Directions:
[a] Decide whether each statement agrees with the text on VS Code build tasks, answering yes or no and quoting the text's deciding words: (i) the key named group makes the first task the default one; (ii) all of the source code is in the u_are_errors package; (iii) the last test begins by deleting the target/ directory.
[b] In the text on VS Code build tasks, list every entry in the args array of the task labeled "cargo-build-release", in order.

── Passage provided

Let’s make a last test. Just to make sure…

  • Delete the target/ directory
    • Select it then press DELETE
  • exe00.rs should still be open in the editor with a breakpoint set on line 5
  • Press F5
    • The ex00.exe is built
    • The debug session starts
    • Execution stops on line 5 as before

The making of

If you read this post for the first time, skip this section and come back to it later when you really need to understand how compilation and debugging tasks work.

The secret ingredient lies in ./vscode/task.json and ./vscode/launch.json

1. .vscode/tasks.json:

{
  "version": "2.0.0",
  "tasks": [
    {
      "label": "cargo-build-debug",
      "type": "cargo",
      "command": "build",
      "args": [
        "-p",
        "${input:packageName}",
        "--example",
        "${fileBasenameNoExtension}"
      ],
      "problemMatcher": ["$rustc"],
      "group": { "kind": "build", "isDefault": true }
    },
    {
      "label": "cargo-build-release",
      "type": "cargo",
      "command": "build",
      "args": [
        "--release",
        "-p",
        "${input:packageName}",
        "--example",
        "${fileBasenameNoExtension}"
      ],
      "problemMatcher": ["$rustc"]
    },
  ],
  "inputs": [
    {
      "id": "packageName",
      "type": "command",
      "command": "extension.commandvariable.transform",
      "args": {
        "text": "${relativeFileDirname}",
        "find": "^(.{3})([^\\\\/]+)(?:[\\\\/].*)?$",
        "replace": "$2"
      }
    }
  ]
}
  • In the first object of the array tasks, the key named group helps to make the task the one by default. This explains how and why CTRL+SHIFT+B worked.
  • Note that since the source code to compile is in the examples/ directory, we pass --example and the name of the file (see ${fileBasenameNoExtension}, e.g. ex00) in the args array.
  • Since we are in a workspace we need -p followed by the name of the package (input:packageName)
  • If you get lost, just review the build command you enter in the terminal before. What we do here is exactly the same thing: cargo build -p u_are_errors --example ex00. Except that we want to discover the name of the package dynamically. Indeed not all the source code are in the u_are_errors package. You may have seen the 2 other directories: 01_experimentation and 02_production for example.

────
── Collected data

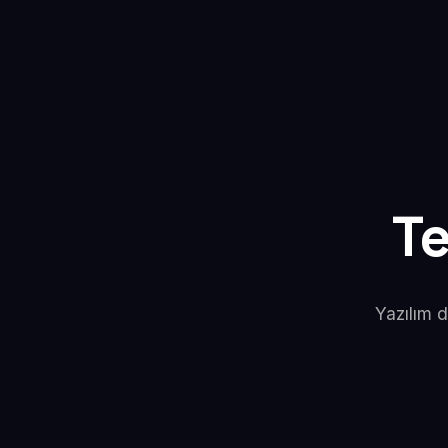
T
Yazılım d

────

Replies:
[a]
(i) Yes: "the key named group helps to make the task the one by default"
(ii) No: "Indeed not all the source code are in the u_are_errors package."
(iii) Yes: "Delete the target/ directory"

[b] "--release", "-p", "${input:packageName}", "--example", "${fileBasenameNoExtension}"